Scotland’s local councils face a funding gap of more than half a billion pounds in only two years’ time unless they make large cuts, according to government analysis.
The Scottish Accounts Commission found that the gap between the amount local councils spend and receive could grow from £87 million in 2016/17 to £553 million by 2018/19.
Local councils receive income from various sources, including Scottish government revenue grants, council tax, and local business taxes. It spends it on education, social work, and interest payments for external debts.
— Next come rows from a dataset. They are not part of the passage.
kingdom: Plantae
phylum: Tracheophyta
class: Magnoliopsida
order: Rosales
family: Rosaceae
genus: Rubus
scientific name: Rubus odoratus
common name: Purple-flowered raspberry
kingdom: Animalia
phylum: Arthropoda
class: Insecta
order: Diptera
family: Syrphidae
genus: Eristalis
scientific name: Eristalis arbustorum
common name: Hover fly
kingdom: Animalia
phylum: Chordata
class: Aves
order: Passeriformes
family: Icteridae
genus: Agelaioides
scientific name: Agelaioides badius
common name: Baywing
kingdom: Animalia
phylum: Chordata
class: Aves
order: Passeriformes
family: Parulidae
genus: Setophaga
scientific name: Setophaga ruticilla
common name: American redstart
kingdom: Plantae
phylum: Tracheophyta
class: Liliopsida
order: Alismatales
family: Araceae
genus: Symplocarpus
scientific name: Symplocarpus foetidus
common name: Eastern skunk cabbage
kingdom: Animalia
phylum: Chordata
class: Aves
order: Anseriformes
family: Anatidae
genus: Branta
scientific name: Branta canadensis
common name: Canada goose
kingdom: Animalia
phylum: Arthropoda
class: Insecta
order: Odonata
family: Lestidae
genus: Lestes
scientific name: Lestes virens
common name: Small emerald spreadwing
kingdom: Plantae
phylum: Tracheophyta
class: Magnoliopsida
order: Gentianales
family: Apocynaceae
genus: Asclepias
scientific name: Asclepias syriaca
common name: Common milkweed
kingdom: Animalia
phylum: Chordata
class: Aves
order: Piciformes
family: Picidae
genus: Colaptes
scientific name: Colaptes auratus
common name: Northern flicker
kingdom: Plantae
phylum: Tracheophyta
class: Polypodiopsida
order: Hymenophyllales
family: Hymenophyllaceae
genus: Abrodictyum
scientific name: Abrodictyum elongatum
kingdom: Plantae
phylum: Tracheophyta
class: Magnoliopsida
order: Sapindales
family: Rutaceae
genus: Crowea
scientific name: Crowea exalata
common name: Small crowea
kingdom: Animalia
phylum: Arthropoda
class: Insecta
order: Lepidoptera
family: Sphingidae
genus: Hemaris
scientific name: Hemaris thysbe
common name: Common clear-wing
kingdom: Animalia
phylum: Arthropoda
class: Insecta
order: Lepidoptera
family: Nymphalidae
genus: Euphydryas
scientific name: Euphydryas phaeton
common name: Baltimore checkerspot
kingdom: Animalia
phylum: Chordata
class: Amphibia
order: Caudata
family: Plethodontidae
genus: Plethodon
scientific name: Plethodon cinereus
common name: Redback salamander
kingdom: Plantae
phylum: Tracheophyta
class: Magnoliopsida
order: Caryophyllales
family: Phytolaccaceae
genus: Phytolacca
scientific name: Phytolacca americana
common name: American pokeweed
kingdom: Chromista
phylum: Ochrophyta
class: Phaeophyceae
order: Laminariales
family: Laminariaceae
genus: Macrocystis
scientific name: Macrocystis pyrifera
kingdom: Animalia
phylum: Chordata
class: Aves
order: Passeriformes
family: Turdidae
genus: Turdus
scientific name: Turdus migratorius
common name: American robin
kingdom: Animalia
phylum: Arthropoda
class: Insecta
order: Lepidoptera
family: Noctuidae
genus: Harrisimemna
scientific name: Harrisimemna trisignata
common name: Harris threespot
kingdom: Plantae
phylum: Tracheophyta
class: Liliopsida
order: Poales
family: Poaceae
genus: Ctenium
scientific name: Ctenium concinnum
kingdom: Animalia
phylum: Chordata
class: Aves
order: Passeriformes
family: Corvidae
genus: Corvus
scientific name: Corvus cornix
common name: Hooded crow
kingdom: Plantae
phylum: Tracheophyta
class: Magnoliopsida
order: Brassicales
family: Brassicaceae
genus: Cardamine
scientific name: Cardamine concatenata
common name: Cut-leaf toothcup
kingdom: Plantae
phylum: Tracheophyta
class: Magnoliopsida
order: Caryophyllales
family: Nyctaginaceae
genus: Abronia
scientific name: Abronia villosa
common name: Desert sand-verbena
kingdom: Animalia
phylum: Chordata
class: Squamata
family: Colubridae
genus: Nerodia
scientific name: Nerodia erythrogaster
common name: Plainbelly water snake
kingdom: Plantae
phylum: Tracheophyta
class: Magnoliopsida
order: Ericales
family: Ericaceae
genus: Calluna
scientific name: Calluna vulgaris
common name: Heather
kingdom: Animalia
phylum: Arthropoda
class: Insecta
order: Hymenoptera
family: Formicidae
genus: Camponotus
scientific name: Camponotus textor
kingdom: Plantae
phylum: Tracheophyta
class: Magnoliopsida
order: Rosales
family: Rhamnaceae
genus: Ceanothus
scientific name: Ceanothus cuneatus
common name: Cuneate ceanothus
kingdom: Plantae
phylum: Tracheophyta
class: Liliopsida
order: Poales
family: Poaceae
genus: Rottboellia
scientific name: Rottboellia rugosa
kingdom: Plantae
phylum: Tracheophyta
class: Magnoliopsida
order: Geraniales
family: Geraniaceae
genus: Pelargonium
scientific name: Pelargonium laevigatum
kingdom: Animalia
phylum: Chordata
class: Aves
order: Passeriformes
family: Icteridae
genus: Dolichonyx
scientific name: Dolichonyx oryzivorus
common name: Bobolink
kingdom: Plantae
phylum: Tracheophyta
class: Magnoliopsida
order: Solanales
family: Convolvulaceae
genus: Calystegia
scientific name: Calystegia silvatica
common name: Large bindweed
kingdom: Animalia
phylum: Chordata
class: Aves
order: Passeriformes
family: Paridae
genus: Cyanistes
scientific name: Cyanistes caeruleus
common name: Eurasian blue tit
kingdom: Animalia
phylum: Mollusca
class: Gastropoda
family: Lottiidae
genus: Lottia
Scotland’s 32 local councils received £18.9 billion in funding last year, over half of which came from government grants. However, the Scottish government has slashed local government funding in recent years, as the UK government tightens its fiscal belt and attempts to regain control of its enormous debts. The reduction in Scottish government spending in real terms between 2010/11 and 2016/17 was 8.4%.
The report said that “councils have experienced a long-term decline in their grant funding from the Scottish government. This is expected to continue to fall in future, putting greater pressure on budgets.”
At the same time, local government spending is increasing in key areas. The report said that costs have risen “noticeably in social care because of rising demand from an ageing population.”
Take a look at what that means for local government finances:
The projections are based on forecasts from the 22 councils who provided financial forecasts for 2017/18 and 2018/19. The key point is the bottom line: Scotland’s councils could be spending £553 million than they receive or have in reserves by 2018/19.
The report says that councils have managed well in light of spending cuts, but says “significant savings” are still needed to address the projected funding gap.
A Scottish Government spokesperson said: “Despite the cuts to the Scottish Budget from the UK Government, the Scottish Government has treated local government very fairly.”
“This report highlights the pressures that councils — like other parts of the public sector — face, but also highlights that they are continuing to improve services. We expect local authorities to continue to use resources as efficiently and effectively as possible to ensure taxpayers get the best possible services and value for money.”